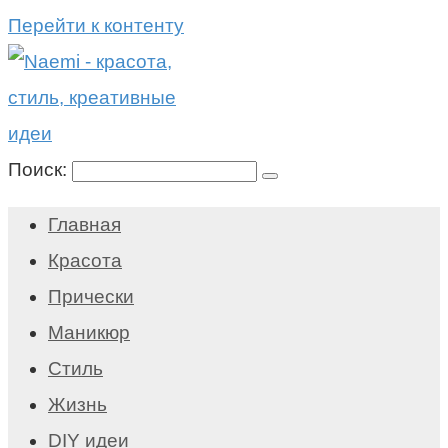
Перейти к контенту
Поиск:
Главная
Красота
Прически
Маникюр
Стиль
Жизнь
DIY идеи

# [TRY IT]
Arrange every text line from the entries above as a numbered list, omitting blank lines and leaving the pictures out of the answer.

# [ANSWER FOR THE TASK]
1. Перейти к контенту
2. Поиск:
3. Главная
4. Красота
5. Прически
6. Маникюр
7. Стиль
8. Жизнь
9. DIY идеи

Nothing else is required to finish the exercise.